I was intrigued by this book when it first came out 8 years ago, and just now finally read it. It helps that I have read Inferno before although it was over 10 years ago and don’t remember specifics but certainly have some of the eerie and nightmarish scenes imprinted in my mind forever. After reading The Dante Club, I am inspired to read Inferno again.
The plot unfolds as such: Three poets, Longfellow, Lowell and Holmes, plus their printer Fields are busy translating the Inferno into English in Boston 1865 a few months after the Civil War has ended. The Inferno has never been seen by the masses in America before. As the poets are affiliated with Harvard, and with Harvard being a religious institution, there is much controversy over the unveiling of Dante’s Comedy in Puritan America. A group of men at the Harvard Corporation are doing what they can to stop the printing. The first third of the book deals a lot with this, meanwhile, the Dante-inspired murders begin to happen. In the beginning, the investigation unfolds slowly, so the book is hard to get into the first 100 pages or so.

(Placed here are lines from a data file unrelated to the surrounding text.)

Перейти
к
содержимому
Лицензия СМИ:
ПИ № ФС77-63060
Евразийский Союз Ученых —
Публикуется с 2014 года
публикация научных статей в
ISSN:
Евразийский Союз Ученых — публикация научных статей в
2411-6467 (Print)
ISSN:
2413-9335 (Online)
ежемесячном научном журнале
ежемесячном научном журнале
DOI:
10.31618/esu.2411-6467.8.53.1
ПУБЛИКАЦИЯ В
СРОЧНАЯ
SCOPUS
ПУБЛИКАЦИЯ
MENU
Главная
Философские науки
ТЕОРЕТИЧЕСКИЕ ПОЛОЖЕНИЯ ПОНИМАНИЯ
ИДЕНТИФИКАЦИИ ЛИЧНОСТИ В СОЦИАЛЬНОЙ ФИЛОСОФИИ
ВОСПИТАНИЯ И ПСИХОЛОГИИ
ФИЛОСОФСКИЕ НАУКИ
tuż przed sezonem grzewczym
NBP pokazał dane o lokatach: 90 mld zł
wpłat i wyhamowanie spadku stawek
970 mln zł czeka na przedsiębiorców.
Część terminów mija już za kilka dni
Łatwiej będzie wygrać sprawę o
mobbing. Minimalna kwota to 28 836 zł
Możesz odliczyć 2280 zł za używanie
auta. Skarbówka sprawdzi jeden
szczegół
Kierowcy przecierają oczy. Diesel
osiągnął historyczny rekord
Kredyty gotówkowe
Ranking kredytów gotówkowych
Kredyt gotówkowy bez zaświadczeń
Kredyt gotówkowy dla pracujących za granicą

Eventually, members of the Dante club catch onto the clues that the murders are inspired by Dante, and thus launch their own investigation into the catching the killer. At this point the book starts to flow quite nicely and more quickly, and it was hard to put down. It was a properly constructed murder mystery, with enough false but promising leads to be interesting and creepy. The book is long and flowing, the murders are described in great and horrifying detail very vividly.
Paralleling The Club’s search for the killer, the police of course have their own investigation, which is making slower progress, but the intuition of one promising officer Rey, the first African-American patrolmen in Boston, leads them in the right direction. Eventually, due to political pressure the police investigation is stalled, and Rey joins up with the Club to aid in their search. Once the final major clue is discovered, and search intensifies, I appreciated the way Pearl ties in the events of that time period as a motive for the murders. It is somewhat unexpected, ties in nicely with Dante's time period as well, and makes a general political statement about the current events of that time - although it is an age-old problem.
Pearl’s writing style is not to be reckoned with. It very much has the old-world feeling of being written in the 19th century. He nails the dialogue and the conversation of the times as formal but without going overboard. On the other hand, he is an odd writer. He can jump from one scene to the next without a break in paragraph and without inflection in the language as to signal a change in scenery or time. This made it a slow read, as every word has to be read carefully or you can completely miss a scene. I found myself re-reading many pages because I had missed just a few words. While I appreciated the delicateness of the prose, it made for many confusing moments. In summary, at the beginning of this book, I almost hated it, by the end, quite liked it, and was thinking whether Pearl had any other books I could read.